Es el domingo 18 de diciembre y con el Kiti decidimos ir a ver el partido a lo de Manolo para estar cerca del Gigante porque hay que ir a votar, aunque parezca insólito que un club de fútbol ponga las elecciones el mismo día que se juega la final de un Mundial… de fútbol. Pero ese será tema de otra columna. Llevamos un buen pedazo de vacío, como para no tener que estar cuidándolo mucho porque la parrilla está en la terraza y el tele abajo, y algunas bebidas espirituosas para aguantar los nervios ante otra final disputada por la selección de nuestro país, esta vez ante Francia y en la lejana y desconocida Qatar. La cosa arranca por demás de bien porque Messi cambia por gol un penal que le cometieron a Di María, que se metió en el área a pura gambeta, como cuando jugaba en El Torito, y porque un ratito después el propio Fideo define bárbaro tras una jugada de Play Station que tejieron Mac Allister, Messi y Julián Álvarez. En el entretiempo hacemos sanguchitos con el vacío ya asado y comentamos lo que hasta el momento es un grandísimo partido de la Scaloneta. Pero ahí, culpa del malnacido que inventó esa máxima de que el 2 a 0 es el peor de los resultados, empieza lo que podría ser la peor de las pesadillas. Ese animal salvaje que es Mbappé nos clava por duplicado y todos los fantasmas todos sobrevuelan el cielo de Arroyito. El alargue es infernal y cuando gritamos el gol de Lío, también por duplicado porque no se sabía si valía o no con esta locura novedosa del VAR, todos lloramos y estamos convencidos que ya está, pero no.

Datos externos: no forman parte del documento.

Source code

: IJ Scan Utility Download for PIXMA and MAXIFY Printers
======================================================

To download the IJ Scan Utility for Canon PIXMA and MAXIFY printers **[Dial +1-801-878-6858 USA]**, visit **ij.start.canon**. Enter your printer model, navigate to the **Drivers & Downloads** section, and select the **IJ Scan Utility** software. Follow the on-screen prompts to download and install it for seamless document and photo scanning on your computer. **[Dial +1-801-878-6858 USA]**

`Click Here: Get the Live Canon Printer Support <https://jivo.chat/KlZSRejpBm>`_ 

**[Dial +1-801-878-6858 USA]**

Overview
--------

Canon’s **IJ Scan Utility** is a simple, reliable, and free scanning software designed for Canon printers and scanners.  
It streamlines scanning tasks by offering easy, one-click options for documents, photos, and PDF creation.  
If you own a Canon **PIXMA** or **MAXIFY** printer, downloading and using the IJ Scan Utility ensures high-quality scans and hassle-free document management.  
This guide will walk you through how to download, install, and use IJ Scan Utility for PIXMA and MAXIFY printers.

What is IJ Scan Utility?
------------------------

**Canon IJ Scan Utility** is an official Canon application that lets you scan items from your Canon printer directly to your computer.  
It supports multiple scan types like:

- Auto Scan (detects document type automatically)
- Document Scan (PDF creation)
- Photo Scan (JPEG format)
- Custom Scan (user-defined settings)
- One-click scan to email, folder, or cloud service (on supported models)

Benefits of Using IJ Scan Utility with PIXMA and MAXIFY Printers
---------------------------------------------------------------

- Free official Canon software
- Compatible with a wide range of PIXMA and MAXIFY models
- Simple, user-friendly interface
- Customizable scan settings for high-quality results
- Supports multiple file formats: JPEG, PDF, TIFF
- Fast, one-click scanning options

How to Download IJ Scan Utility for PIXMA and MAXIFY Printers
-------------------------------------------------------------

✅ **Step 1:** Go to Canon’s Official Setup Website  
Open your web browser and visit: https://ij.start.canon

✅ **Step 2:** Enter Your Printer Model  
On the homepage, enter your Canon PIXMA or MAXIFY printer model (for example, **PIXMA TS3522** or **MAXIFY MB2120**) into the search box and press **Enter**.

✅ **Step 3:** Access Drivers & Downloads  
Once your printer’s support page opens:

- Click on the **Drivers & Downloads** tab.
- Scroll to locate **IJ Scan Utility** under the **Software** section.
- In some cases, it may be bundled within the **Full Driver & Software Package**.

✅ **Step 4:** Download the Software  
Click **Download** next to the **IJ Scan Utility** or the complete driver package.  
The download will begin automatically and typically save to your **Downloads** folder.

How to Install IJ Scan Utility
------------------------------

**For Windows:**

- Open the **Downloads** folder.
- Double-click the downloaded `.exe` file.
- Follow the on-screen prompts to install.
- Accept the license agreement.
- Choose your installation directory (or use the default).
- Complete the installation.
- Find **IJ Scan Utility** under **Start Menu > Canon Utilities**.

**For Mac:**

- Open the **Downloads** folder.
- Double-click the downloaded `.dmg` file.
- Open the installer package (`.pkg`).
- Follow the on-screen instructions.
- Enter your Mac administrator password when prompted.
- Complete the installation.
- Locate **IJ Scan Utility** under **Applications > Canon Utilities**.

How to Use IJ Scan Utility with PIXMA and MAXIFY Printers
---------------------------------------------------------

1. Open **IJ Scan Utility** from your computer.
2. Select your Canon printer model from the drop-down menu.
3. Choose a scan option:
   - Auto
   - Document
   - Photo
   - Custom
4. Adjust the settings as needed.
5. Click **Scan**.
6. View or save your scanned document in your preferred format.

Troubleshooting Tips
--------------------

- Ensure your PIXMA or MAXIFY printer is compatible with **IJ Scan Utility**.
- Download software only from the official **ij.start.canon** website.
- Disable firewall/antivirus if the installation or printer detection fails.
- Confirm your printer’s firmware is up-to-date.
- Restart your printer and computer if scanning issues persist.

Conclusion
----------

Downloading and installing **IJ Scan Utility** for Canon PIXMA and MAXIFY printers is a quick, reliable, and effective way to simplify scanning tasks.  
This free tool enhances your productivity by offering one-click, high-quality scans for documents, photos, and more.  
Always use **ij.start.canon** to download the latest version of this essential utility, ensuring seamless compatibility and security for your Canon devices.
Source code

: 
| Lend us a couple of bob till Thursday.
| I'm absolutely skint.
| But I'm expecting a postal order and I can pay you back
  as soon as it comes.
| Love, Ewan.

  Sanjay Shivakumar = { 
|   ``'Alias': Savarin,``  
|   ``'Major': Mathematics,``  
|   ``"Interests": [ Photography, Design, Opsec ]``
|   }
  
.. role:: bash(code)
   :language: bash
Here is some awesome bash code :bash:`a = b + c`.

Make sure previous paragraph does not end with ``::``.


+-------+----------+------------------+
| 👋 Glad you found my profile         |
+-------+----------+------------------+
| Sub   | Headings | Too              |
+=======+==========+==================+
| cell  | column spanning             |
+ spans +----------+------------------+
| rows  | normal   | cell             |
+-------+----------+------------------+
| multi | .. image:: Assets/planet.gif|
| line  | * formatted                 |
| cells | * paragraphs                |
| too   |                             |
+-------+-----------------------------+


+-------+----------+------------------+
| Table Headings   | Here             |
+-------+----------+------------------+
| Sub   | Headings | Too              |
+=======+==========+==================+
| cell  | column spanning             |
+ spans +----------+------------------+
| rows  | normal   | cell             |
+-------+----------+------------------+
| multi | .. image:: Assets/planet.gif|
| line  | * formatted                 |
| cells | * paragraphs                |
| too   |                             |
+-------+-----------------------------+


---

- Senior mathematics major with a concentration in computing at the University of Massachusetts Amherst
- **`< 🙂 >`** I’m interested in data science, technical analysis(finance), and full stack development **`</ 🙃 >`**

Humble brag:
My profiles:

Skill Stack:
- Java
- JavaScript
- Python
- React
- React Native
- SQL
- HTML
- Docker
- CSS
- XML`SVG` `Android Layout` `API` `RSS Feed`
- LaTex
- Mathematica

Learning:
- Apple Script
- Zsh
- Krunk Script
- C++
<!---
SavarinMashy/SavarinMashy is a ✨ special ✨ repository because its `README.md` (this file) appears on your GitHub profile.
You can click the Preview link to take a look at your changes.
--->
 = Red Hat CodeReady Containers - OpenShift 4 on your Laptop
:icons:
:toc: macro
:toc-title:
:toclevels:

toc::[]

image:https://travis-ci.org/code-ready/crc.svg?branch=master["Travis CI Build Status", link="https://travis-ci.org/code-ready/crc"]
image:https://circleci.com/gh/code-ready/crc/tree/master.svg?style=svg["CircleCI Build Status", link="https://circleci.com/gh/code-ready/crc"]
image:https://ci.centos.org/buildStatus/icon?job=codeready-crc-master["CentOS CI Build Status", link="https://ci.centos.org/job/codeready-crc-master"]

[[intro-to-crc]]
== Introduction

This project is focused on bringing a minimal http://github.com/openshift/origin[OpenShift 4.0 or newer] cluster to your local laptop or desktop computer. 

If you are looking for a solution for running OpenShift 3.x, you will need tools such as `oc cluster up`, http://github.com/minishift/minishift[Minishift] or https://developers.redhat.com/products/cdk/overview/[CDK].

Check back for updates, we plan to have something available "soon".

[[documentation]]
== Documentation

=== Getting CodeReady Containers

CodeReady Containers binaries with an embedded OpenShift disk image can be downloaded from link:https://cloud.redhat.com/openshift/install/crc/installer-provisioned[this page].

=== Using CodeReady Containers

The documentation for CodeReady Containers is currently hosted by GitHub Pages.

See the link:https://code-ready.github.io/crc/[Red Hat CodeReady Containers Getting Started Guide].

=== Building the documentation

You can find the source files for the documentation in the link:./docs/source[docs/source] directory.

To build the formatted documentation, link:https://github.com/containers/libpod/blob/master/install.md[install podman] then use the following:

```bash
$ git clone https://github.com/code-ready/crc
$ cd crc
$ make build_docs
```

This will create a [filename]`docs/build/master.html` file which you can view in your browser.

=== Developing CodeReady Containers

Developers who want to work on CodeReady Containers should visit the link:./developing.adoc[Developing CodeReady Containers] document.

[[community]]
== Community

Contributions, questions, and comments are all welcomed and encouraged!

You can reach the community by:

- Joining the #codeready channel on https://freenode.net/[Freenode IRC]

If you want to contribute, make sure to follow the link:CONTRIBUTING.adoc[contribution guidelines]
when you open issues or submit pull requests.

Otra vez Mbappé la manda a guardar y si no fuera por las piernas milagrosas y analizadas en terapia del Dibu Martínez la pesadilla se hubiera hecho realidad. Algo de mí, en aquel momento de zozobra infernal, hace que grite instantáneamente que lo ganamos, que no pasa nada, que vamos a salir campeones y así será después de los penales y de lo que el país y el mundo ya sabe que pasó. Las lágrimas se harán mares, los abrazos infinitos, las calles intransitables, las ciudades, los pueblos, los parajes más pequeños y desconocidos se fundirán en un sólo grito. Y yo, yo vuelvo a tener 12, como en el 86.